Jayapura, Jubi – Badan Pengembangan Sumber Daya Manusia atau BPSDM Papua, disarankan tidak membuka beasiswa sekolah penerbangan untuk sementara waktu.

Sebab, menurut Ketua komisi bidang pendidikan DPR Papua, Timiles Jikwa hingga kini masih ada sekitar 50 lulusan sekolah pilot asal Papua, belum diberdayakan.

Perwakilan puluhan lulusan sekolah pilot pada 2017 itu, mengadukan nasibnya kepada Komisi V DPR Papua beberapa hari lalu.

“Urus dulu yang sudah lulus ini. Pastikan dulu mereka kerja baru buka penerimaan baru. Jangan seenaknya buka penerimaan, kemudian setelah lulus mereka tidak kerja. Kalau tumpang tindih terus, masalahnya akan makin menumpuk,” kata Timiles Jikwa kepada Jubi, Jumat (7/5/2021).

Menurutnya, mestinya ketila pemerintah menyekolakan orang dengan beasiswa, sudah ada perencanaan mereka akan bekerja di mana setelah lulus.

Katanya, Pemprov Papua sejak awal mestinya membuat nota kesepahaman atau MoU dengan semua maskapai. Dengan begitu, ketika anak Papua yang dibiayai menggunakan dana Otsus lulus sekolah pilot, mereka bisa langsung diberdayakan di setiap maskapai.

“Kalau seperti ini, sama saja kita buang biaya percuma,” ujarnya.

Ia juga berharap, maskapai penerbangan yang beroperasi di Papua, memberikan kesempatan karir kepada lulusan sekolah pilot asal provinsi tertimur Indonesia itu.

“Bagaimana mungkin dapat mengetahui kemampuan puluhan lulusan sekolah pilot itu, jika mereka tidak diberi kesempatan,” ucapnya.

Satu di antara lulusan sekolah pilot asal Papua, Edu Meki berharap pemerintah daerah segera mencari solusi bagi puluhan rekannya yang hingga kini belum bekerja.
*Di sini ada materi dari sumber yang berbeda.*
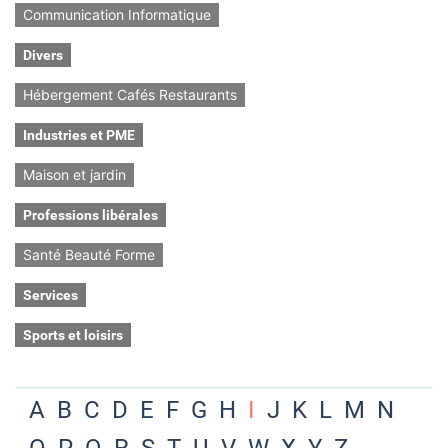
Communication Informatique
Divers
Hébergement Cafés Restaurants
Industries et PME
Maison et jardin
Professions libérales
Santé Beauté Forme
Services
Sports et loisirs
A
B
C
D
E
F
G
H
I
J
K
L
M
N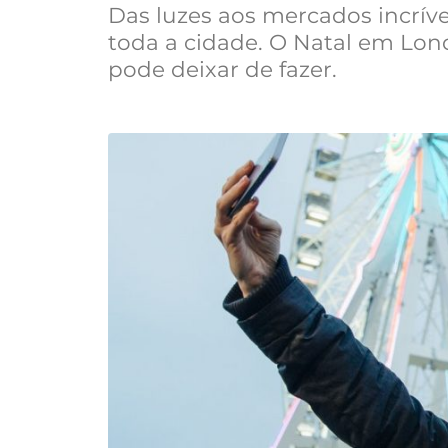
Das luzes aos mercados incríve
toda a cidade. O Natal em Lo
pode deixar de fazer.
Katanya, jangan sampai uang miliaran rupiah yang dikeluarkan pemerintah untuk membiaya sekolah mereka, akhirnya tidak ada hasil.

Edu Meki yang kini berpangkat kapten dan bekerja di Yayasan Tariku Aviation sejak akhir 2018, ingin rekan rekannya mendapat kesempatan yang sama dengan dirinya.

“Saya yakin teman teman sesama lulusan sekolah pilot memiliki kemampuan. Mereka punya sertifikat dan lisensi terbang. Hanya perlu diberi kesempatan,” kata Edu Meki.

Edu Meki berharap, ketika pemerintah daerah membiayai pendidikan anak anak Papua untuk menjadi pilot, sudah memikirkan kemana mereka akan bekerja nantinya.

“Kini ada sekitar 50 lulusan pilot nganggur, sudah berapa puluh miliar dana Otsus yang dikeluarkan membiaya mereka selama sekolah hingga lulus. Namun tidak ada hasilnya setelah lulus,” ucap Edu Meki.